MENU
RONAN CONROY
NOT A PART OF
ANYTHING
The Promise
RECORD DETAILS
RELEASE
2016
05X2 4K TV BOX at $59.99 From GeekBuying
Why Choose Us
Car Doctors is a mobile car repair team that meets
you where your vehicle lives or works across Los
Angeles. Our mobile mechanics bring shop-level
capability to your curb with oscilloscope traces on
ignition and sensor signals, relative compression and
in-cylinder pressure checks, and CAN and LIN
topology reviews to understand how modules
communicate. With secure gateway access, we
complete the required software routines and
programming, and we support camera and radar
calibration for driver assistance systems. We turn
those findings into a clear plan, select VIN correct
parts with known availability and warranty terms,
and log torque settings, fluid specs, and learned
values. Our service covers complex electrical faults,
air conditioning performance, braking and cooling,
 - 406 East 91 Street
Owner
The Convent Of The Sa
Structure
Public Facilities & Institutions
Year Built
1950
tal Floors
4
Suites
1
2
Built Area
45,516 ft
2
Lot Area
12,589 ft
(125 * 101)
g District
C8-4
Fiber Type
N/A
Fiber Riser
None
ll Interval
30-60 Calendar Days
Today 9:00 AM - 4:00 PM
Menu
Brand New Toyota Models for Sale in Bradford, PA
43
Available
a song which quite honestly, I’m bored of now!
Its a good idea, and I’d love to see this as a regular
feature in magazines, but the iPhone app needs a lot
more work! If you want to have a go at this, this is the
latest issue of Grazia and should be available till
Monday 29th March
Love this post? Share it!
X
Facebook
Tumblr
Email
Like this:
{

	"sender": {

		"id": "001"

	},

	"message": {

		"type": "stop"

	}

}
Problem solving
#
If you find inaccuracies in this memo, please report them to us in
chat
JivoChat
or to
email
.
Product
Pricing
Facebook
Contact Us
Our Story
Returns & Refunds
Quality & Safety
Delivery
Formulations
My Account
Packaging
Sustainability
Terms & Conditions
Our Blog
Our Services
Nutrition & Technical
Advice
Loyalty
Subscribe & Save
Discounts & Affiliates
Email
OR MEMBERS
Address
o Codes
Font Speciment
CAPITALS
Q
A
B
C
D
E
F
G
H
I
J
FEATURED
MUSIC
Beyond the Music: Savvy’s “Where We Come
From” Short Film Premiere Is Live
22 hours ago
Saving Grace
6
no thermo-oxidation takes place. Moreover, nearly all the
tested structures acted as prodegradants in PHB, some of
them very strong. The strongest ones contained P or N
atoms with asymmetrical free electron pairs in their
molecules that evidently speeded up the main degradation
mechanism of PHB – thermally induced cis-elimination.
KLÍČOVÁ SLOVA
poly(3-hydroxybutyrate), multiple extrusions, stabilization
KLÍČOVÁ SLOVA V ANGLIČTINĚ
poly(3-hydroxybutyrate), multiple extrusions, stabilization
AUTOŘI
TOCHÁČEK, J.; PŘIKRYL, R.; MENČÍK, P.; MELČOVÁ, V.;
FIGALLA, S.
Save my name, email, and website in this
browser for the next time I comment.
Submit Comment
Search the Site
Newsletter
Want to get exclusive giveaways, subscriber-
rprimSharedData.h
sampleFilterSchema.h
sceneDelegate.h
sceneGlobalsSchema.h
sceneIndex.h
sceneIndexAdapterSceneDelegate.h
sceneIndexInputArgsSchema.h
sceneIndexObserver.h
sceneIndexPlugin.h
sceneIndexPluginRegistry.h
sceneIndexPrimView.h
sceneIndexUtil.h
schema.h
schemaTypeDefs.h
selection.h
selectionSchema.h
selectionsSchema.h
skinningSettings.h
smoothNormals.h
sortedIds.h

The problem — Your job is to reproduce the listing exactly.

Written response —
MENU
RONAN CONROY
NOT A PART OF
ANYTHING
The Promise
RECORD DETAILS
RELEASE
2016
05X2 4K TV BOX at $59.99 From GeekBuying
Why Choose Us
Car Doctors is a mobile car repair team that meets
you where your vehicle lives or works across Los
Angeles. Our mobile mechanics bring shop-level
capability to your curb with oscilloscope traces on
ignition and sensor signals, relative compression and
in-cylinder pressure checks, and CAN and LIN
topology reviews to understand how modules
communicate. With secure gateway access, we
complete the required software routines and
programming, and we support camera and radar
calibration for driver assistance systems. We turn
those findings into a clear plan, select VIN correct
parts with known availability and warranty terms,
and log torque settings, fluid specs, and learned
values. Our service covers complex electrical faults,
air conditioning performance, braking and cooling,
 - 406 East 91 Street
Owner
The Convent Of The Sa
Structure
Public Facilities & Institutions
Year Built
1950
tal Floors
4
Suites
1
2
Built Area
45,516 ft
2
Lot Area
12,589 ft
(125 * 101)
g District
C8-4
Fiber Type
N/A
Fiber Riser
None
ll Interval
30-60 Calendar Days
Today 9:00 AM - 4:00 PM
Menu
Brand New Toyota Models for Sale in Bradford, PA
43
Available
a song which quite honestly, I’m bored of now!
Its a good idea, and I’d love to see this as a regular
feature in magazines, but the iPhone app needs a lot
more work! If you want to have a go at this, this is the
latest issue of Grazia and should be available till
Monday 29th March
Love this post? Share it!
X
Facebook
Tumblr
Email
Like this:
{

	"sender": {

		"id": "001"

	},

	"message": {

		"type": "stop"

	}

}
Problem solving
#
If you find inaccuracies in this memo, please report them to us in
chat
JivoChat
or to
email
.
Product
Pricing
Facebook
Contact Us
Our Story
Returns & Refunds
Quality & Safety
Delivery
Formulations
My Account
Packaging
Sustainability
Terms & Conditions
Our Blog
Our Services
Nutrition & Technical
Advice
Loyalty
Subscribe & Save
Discounts & Affiliates
Email
OR MEMBERS
Address
o Codes
Font Speciment
CAPITALS
Q
A
B
C
D
E
F
G
H
I
J
FEATURED
MUSIC
Beyond the Music: Savvy’s “Where We Come
From” Short Film Premiere Is Live
22 hours ago
Saving Grace
6
no thermo-oxidation takes place. Moreover, nearly all the
tested structures acted as prodegradants in PHB, some of
them very strong. The strongest ones contained P or N
atoms with asymmetrical free electron pairs in their
molecules that evidently speeded up the main degradation
mechanism of PHB – thermally induced cis-elimination.
KLÍČOVÁ SLOVA
poly(3-hydroxybutyrate), multiple extrusions, stabilization
KLÍČOVÁ SLOVA V ANGLIČTINĚ
poly(3-hydroxybutyrate), multiple extrusions, stabilization
AUTOŘI
TOCHÁČEK, J.; PŘIKRYL, R.; MENČÍK, P.; MELČOVÁ, V.;
FIGALLA, S.
Save my name, email, and website in this
browser for the next time I comment.
Submit Comment
Search the Site
Newsletter
Want to get exclusive giveaways, subscriber-
rprimSharedData.h
sampleFilterSchema.h
sceneDelegate.h
sceneGlobalsSchema.h
sceneIndex.h
sceneIndexAdapterSceneDelegate.h
sceneIndexInputArgsSchema.h
sceneIndexObserver.h
sceneIndexPlugin.h
sceneIndexPluginRegistry.h
sceneIndexPrimView.h
sceneIndexUtil.h
schema.h
schemaTypeDefs.h
selection.h
selectionSchema.h
selectionsSchema.h
skinningSettings.h
smoothNormals.h
sortedIds.h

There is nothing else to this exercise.